Top of TASK INPUT
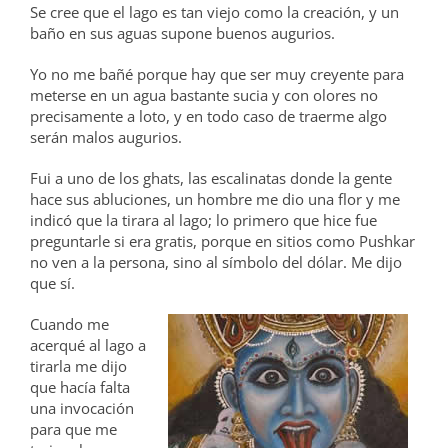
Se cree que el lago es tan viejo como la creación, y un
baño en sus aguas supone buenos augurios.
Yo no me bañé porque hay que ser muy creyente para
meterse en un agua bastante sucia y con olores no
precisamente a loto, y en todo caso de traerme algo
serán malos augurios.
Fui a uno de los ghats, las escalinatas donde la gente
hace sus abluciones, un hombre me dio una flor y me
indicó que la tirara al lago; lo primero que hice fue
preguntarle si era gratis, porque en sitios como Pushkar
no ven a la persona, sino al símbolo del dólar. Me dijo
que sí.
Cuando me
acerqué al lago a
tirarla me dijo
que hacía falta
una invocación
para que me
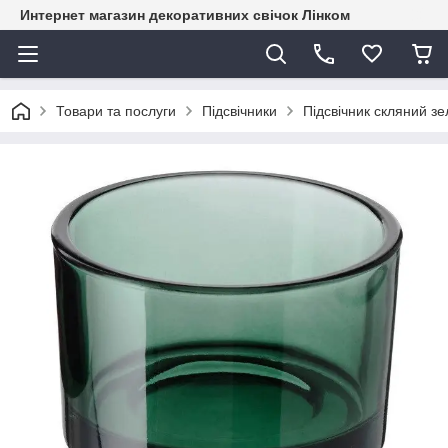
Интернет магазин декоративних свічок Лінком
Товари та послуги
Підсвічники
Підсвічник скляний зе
Bottom of TASK INPUT
Top of TASK INPUT
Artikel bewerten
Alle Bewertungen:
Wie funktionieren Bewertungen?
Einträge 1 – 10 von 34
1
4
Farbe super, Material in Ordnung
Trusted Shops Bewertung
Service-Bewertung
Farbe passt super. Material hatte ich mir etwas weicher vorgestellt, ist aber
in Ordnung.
Bottom of TASK INPUT
Top of TASK INPUT
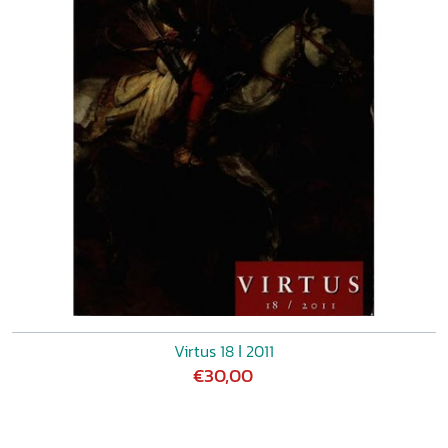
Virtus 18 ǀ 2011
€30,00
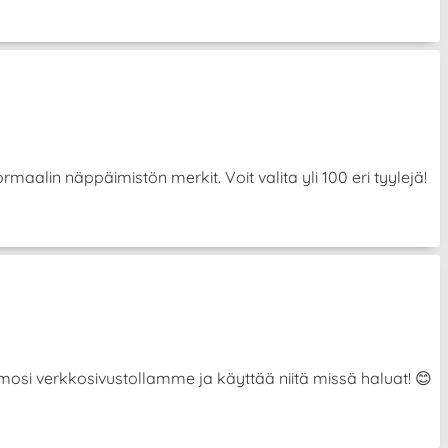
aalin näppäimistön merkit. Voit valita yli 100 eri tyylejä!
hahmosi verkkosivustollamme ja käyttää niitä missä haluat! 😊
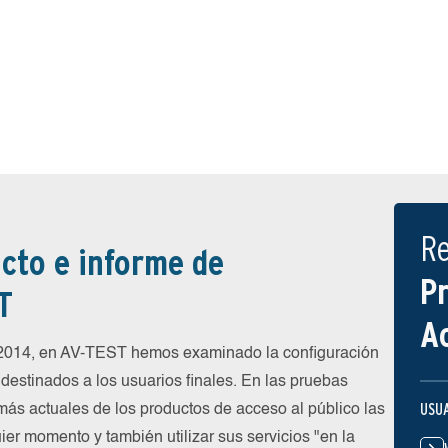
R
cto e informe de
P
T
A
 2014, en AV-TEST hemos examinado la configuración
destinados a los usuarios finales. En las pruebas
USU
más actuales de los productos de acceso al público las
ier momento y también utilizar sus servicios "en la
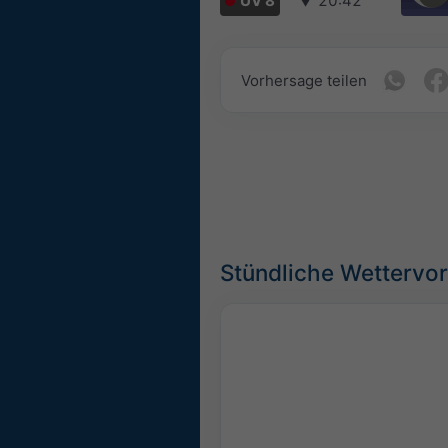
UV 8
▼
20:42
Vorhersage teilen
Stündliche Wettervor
Bottom of TASK INPUT
ACTIVITY:
In the data above, find the line with "una invocación" and the line with "Підсвічник скляний зе". Please copy exactly those two lines and every line between them, but not the pictures.

EXERCISE RESPONSE:
una invocación
para que me
Интернет магазин декоративних свічок Лінком
Товари та послуги
Підсвічники
Підсвічник скляний зе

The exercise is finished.